Short-answer chart tasks

§

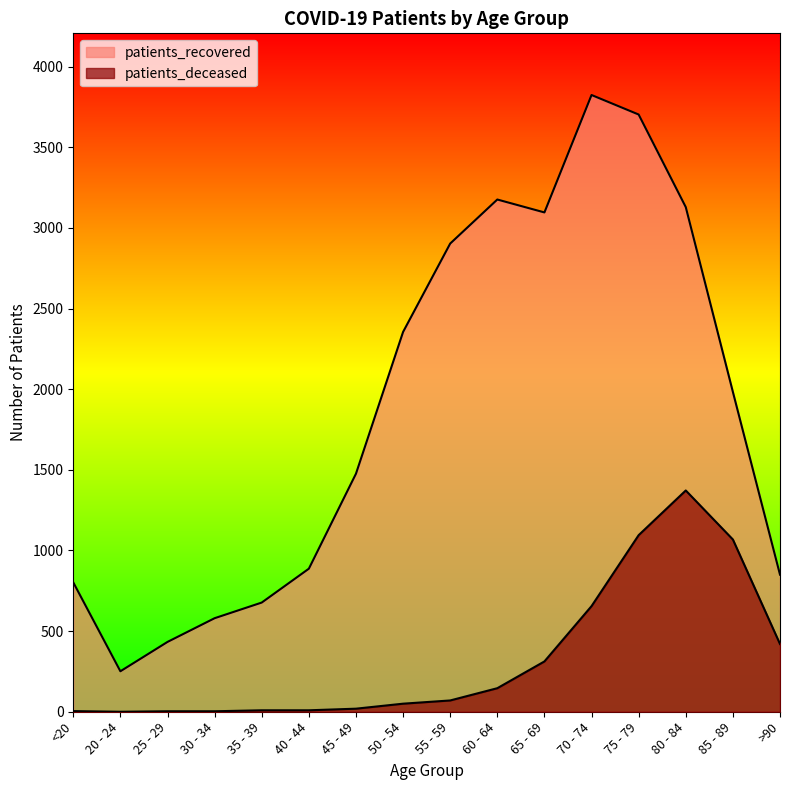

At which category is the sum across all series the highest?

75 - 79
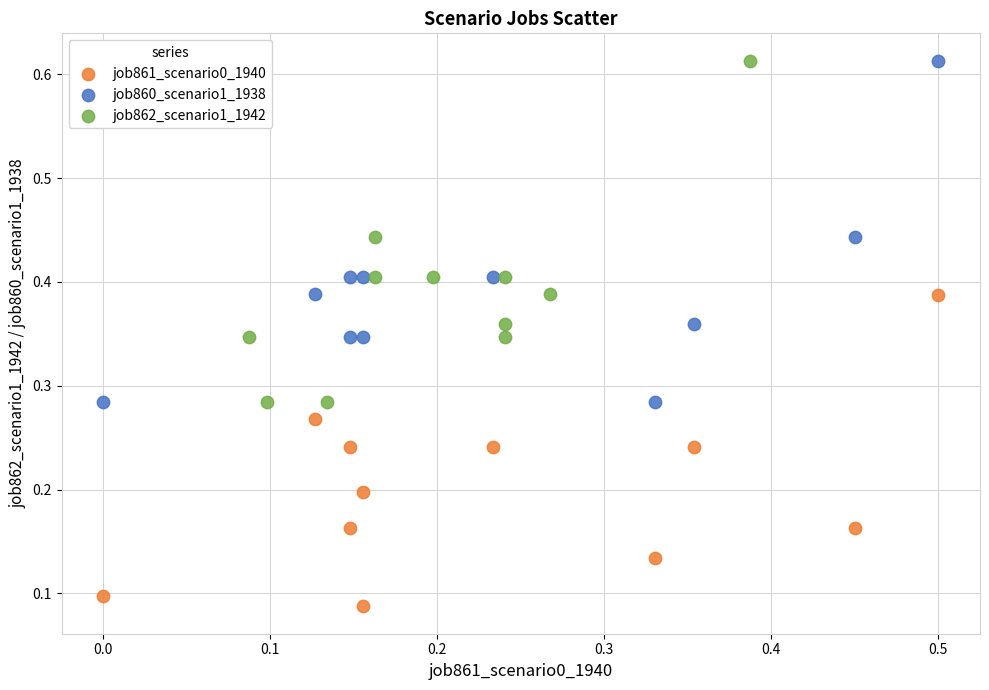

Which series reaches the minimum Y coordinate?

job861_scenario0_1940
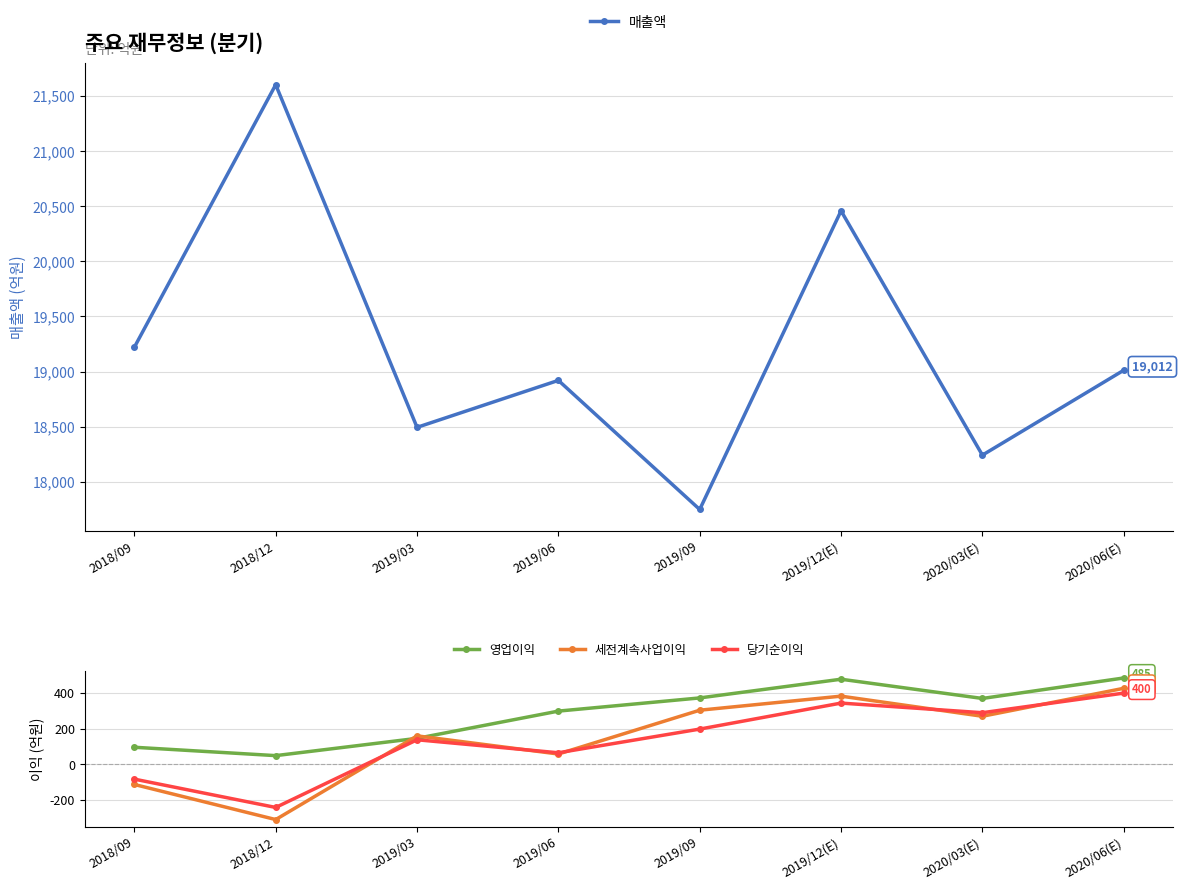

Where is the first local minimum for 당기순이익?

2018/12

§

Reproduce all of the rows above word for word, omitting the pictures.

## PROBLEM SOLUTION
At which category is the sum across all series the highest?

75 - 79

Which series reaches the minimum Y coordinate?

job861_scenario0_1940

Where is the first local minimum for 당기순이익?

2018/12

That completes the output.